Major Processes in Organic Solar Cells
Edmond Becquerel (1820-1891) was first to discover the photovoltaic effect. But it took quite a long time before there was a report on an efficient cell and that came from Chapin, Fuller and Pearson (1954) in Bell Labs. They reported a silicon cell with 6% efficiency.
This slide gives a comparison of the processes that are placed in LED in a solar cell and in a field-effect transistor. The first step of the process required charge injections in the electrodes, holes injected from the anode, and electrons injected from the cathode. Those holes and electrons then migrate to diffuse in the presence of an external electric field due to the applied voltage across the organic layer or layers. Then the hole and the electron have to find one another to recombine. That leads to the formation of an excited site, an exciton.

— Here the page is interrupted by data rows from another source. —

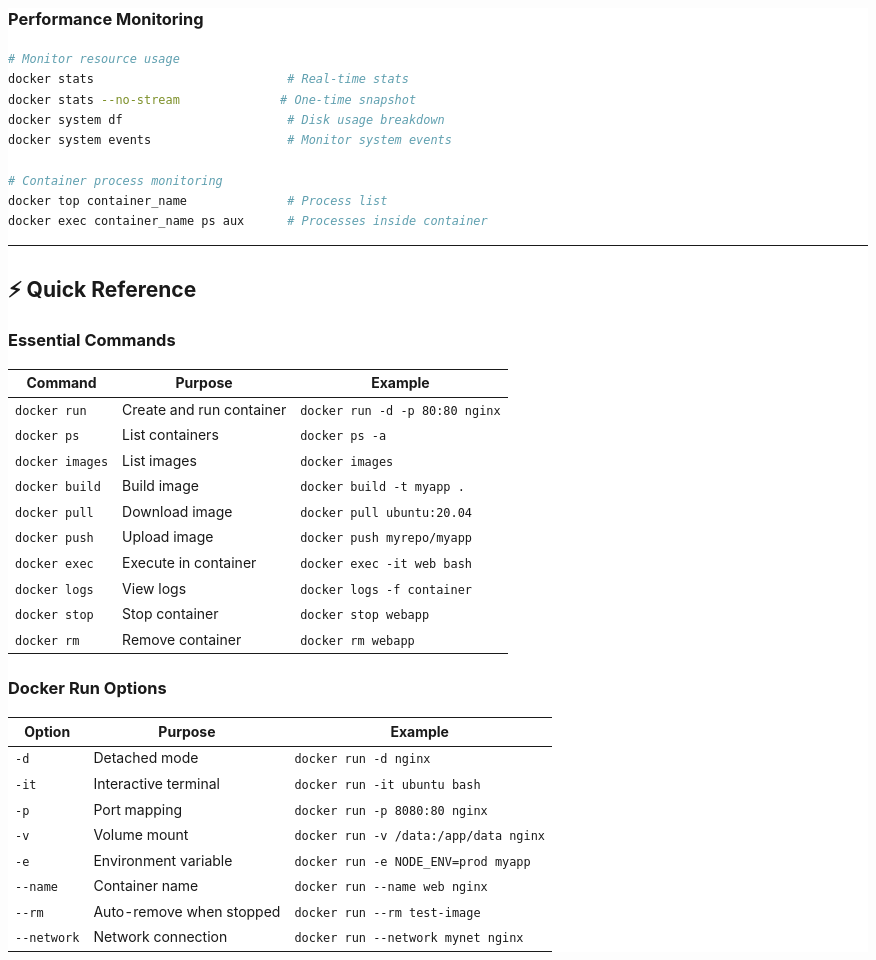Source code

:### Performance Monitoring
```bash
# Monitor resource usage
docker stats                           # Real-time stats
docker stats --no-stream              # One-time snapshot
docker system df                       # Disk usage breakdown
docker system events                   # Monitor system events

# Container process monitoring
docker top container_name              # Process list
docker exec container_name ps aux      # Processes inside container
```

---

## ⚡ Quick Reference

### Essential Commands
| Command | Purpose | Example |
|---------|---------|---------|
| `docker run` | Create and run container | `docker run -d -p 80:80 nginx` |
| `docker ps` | List containers | `docker ps -a` |
| `docker images` | List images | `docker images` |
| `docker build` | Build image | `docker build -t myapp .` |
| `docker pull` | Download image | `docker pull ubuntu:20.04` |
| `docker push` | Upload image | `docker push myrepo/myapp` |
| `docker exec` | Execute in container | `docker exec -it web bash` |
| `docker logs` | View logs | `docker logs -f container` |
| `docker stop` | Stop container | `docker stop webapp` |
| `docker rm` | Remove container | `docker rm webapp` |

### Docker Run Options
| Option | Purpose | Example |
|--------|---------|---------|
| `-d` | Detached mode | `docker run -d nginx` |
| `-it` | Interactive terminal | `docker run -it ubuntu bash` |
| `-p` | Port mapping | `docker run -p 8080:80 nginx` |
| `-v` | Volume mount | `docker run -v /data:/app/data nginx` |
| `-e` | Environment variable | `docker run -e NODE_ENV=prod myapp` |
| `--name` | Container name | `docker run --name web nginx` |
| `--rm` | Auto-remove when stopped | `docker run --rm test-image` |
| `--network` | Network connection | `docker run --network mynet nginx` |
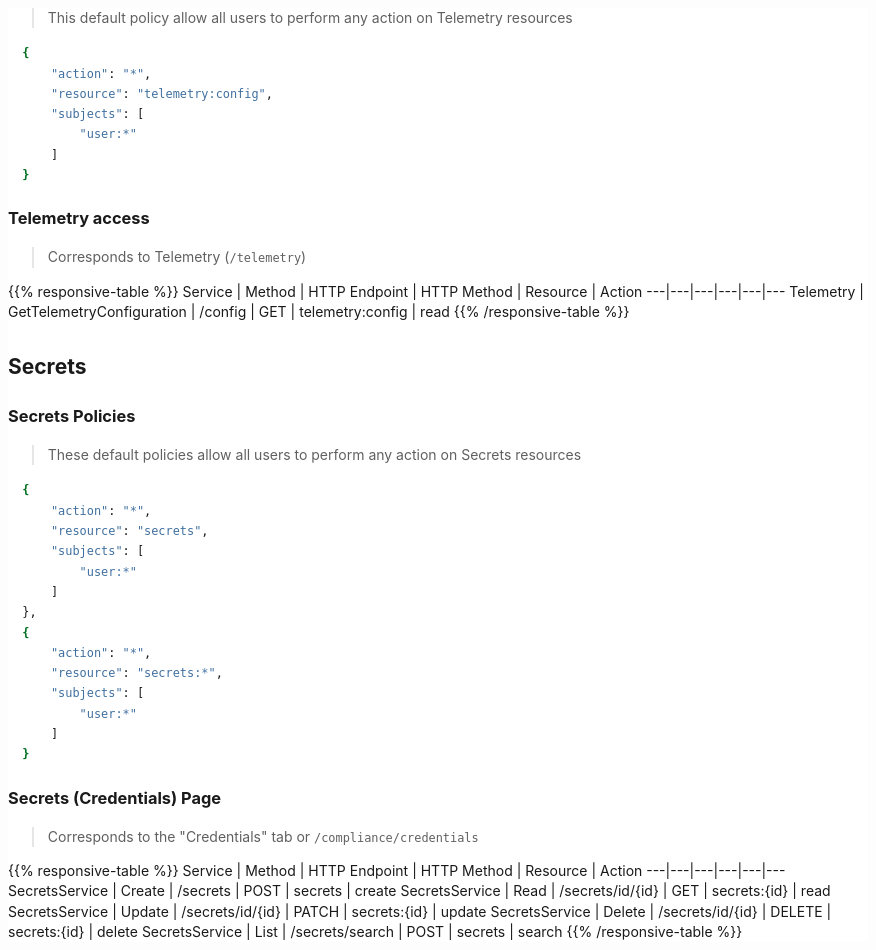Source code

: > This default policy allow all users to perform any action on Telemetry resources

```bash
  {
      "action": "*",
      "resource": "telemetry:config",
      "subjects": [
          "user:*"
      ]
  }
```

### Telemetry access

> Corresponds to Telemetry (`/telemetry`)

{{% responsive-table %}}
Service | Method | HTTP Endpoint | HTTP Method | Resource | Action
---|---|---|---|---|---
Telemetry | GetTelemetryConfiguration | /config | GET | telemetry:config | read
{{% /responsive-table %}}

## Secrets

### Secrets Policies

> These default policies allow all users to perform any action on Secrets resources

```bash
  {
      "action": "*",
      "resource": "secrets",
      "subjects": [
          "user:*"
      ]
  },
  {
      "action": "*",
      "resource": "secrets:*",
      "subjects": [
          "user:*"
      ]
  }
```

### Secrets (Credentials) Page

> Corresponds to the "Credentials" tab or `/compliance/credentials`

{{% responsive-table %}}
Service | Method | HTTP Endpoint | HTTP Method | Resource | Action
---|---|---|---|---|---
SecretsService | Create | /secrets | POST | secrets | create
SecretsService | Read | /secrets/id/{id} | GET | secrets:{id} | read
SecretsService | Update | /secrets/id/{id} | PATCH | secrets:{id} | update
SecretsService | Delete | /secrets/id/{id} | DELETE | secrets:{id} | delete
SecretsService | List | /secrets/search | POST | secrets | search
{{% /responsive-table %}}
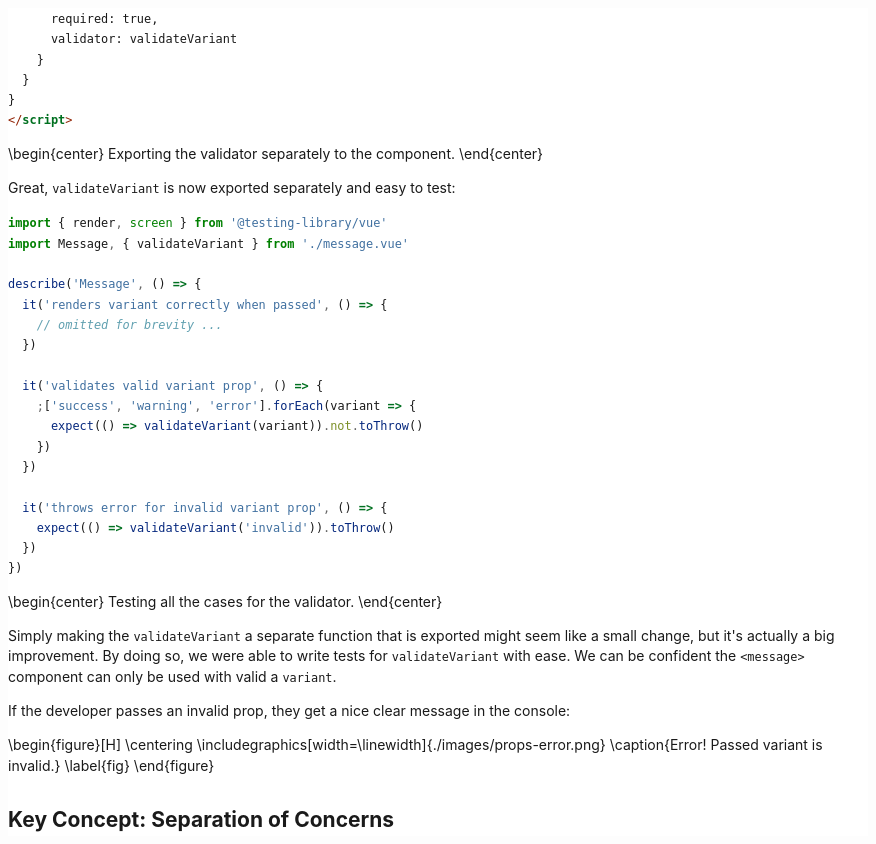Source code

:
 ```html
      required: true,
      validator: validateVariant
    }
  }
}
</script>
```
\begin{center}
Exporting the validator separately to the component.
\end{center}

Great, `validateVariant` is now exported separately and easy to test:

```js
import { render, screen } from '@testing-library/vue'
import Message, { validateVariant } from './message.vue'

describe('Message', () => {
  it('renders variant correctly when passed', () => {
    // omitted for brevity ...
  })

  it('validates valid variant prop', () => {
    ;['success', 'warning', 'error'].forEach(variant => {
      expect(() => validateVariant(variant)).not.toThrow()
    })
  })

  it('throws error for invalid variant prop', () => {
    expect(() => validateVariant('invalid')).toThrow()
  })
})
```
\begin{center}
Testing all the cases for the validator.
\end{center}

Simply making the `validateVariant` a separate function that is exported might seem like a small change, but it's actually a big improvement. By doing so, we were able to write tests for `validateVariant` with ease. We can be confident the `<message>` component can only be used with valid a `variant`.

If the developer passes an invalid prop, they get a nice clear message in the console:

\begin{figure}[H]
  \centering
  \includegraphics[width=\linewidth]{./images/props-error.png}
  \caption{Error! Passed variant is invalid.}
  \label{fig}
\end{figure}

## Key Concept: Separation of Concerns
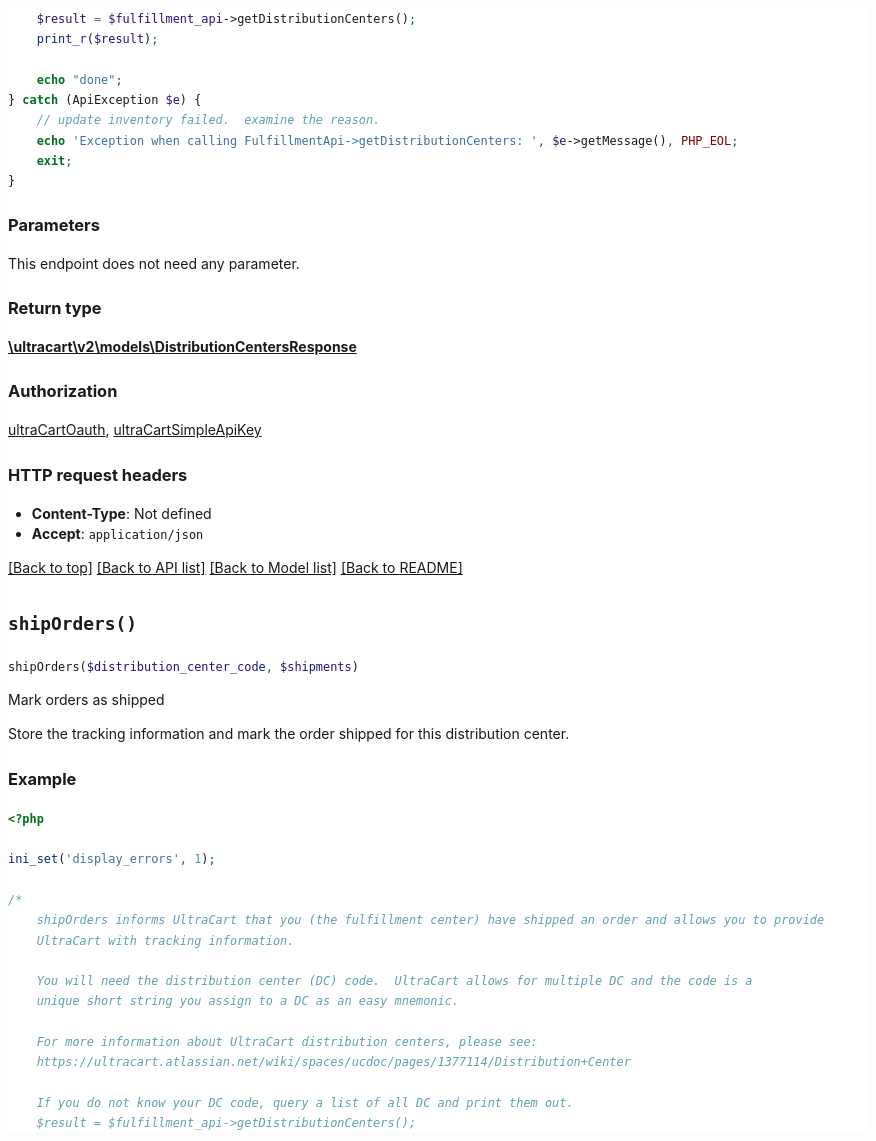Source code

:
 ```php
    $result = $fulfillment_api->getDistributionCenters();
    print_r($result);

    echo "done";
} catch (ApiException $e) {
    // update inventory failed.  examine the reason.
    echo 'Exception when calling FulfillmentApi->getDistributionCenters: ', $e->getMessage(), PHP_EOL;
    exit;
}
```


### Parameters

This endpoint does not need any parameter.

### Return type

[**\ultracart\v2\models\DistributionCentersResponse**](../Model/DistributionCentersResponse.md)

### Authorization

[ultraCartOauth](../../README.md#ultraCartOauth), [ultraCartSimpleApiKey](../../README.md#ultraCartSimpleApiKey)

### HTTP request headers

- **Content-Type**: Not defined
- **Accept**: `application/json`

[[Back to top]](#) [[Back to API list]](../../README.md#endpoints)
[[Back to Model list]](../../README.md#models)
[[Back to README]](../../README.md)

## `shipOrders()`

```php
shipOrders($distribution_center_code, $shipments)
```

Mark orders as shipped

Store the tracking information and mark the order shipped for this distribution center.


### Example

```php
<?php

ini_set('display_errors', 1);

/*
    shipOrders informs UltraCart that you (the fulfillment center) have shipped an order and allows you to provide
    UltraCart with tracking information.

    You will need the distribution center (DC) code.  UltraCart allows for multiple DC and the code is a
    unique short string you assign to a DC as an easy mnemonic.

    For more information about UltraCart distribution centers, please see:
    https://ultracart.atlassian.net/wiki/spaces/ucdoc/pages/1377114/Distribution+Center

    If you do not know your DC code, query a list of all DC and print them out.
    $result = $fulfillment_api->getDistributionCenters();
```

During its lifetime, the exciton can also hop from chain segment to chain segment or molecule to molecule. This is called an energy transfer. If all goes well, a decay to the ground state will occur radiatively and a photon will be released. This step is necessary; photons that are produced within the device must be released to see any visual information. A photovoltaic cell works in reverse to a light-emitting diode. While in a light emitting diode an electrical current is injected into the material and transformed into photons, a photovoltaic cell requires an absorption of the photons to generate an electrical current. The photovoltaic cell first absorbs photons, which leads to a formation of excitons in an excited state. These excitons move to the interface between the donor component and the accepter component in the organic solar cell. At the interface of the donor and accepter, the exciton disassociates so that the hole and the electron become free from one another. The separated hole and electron will be diffused within the material and get collected by the electrodes. The major processes occur in reverse order but there is one major difference; any organic material, or combination of materials that’s good for luminescence and thus good for light emitting diode will be bad for organic photovoltaic cells. The reason is that in a light-emitting diode, an electron and the hole approaching each other is favorable. This will form the exciton that will decay and lead to photon emission. On the other hand in the case of a photovoltaic cell, separation of the electron and hole is favorable so they can migrate to the opposing electrodes. These two steps are entirely different in the two types of systems.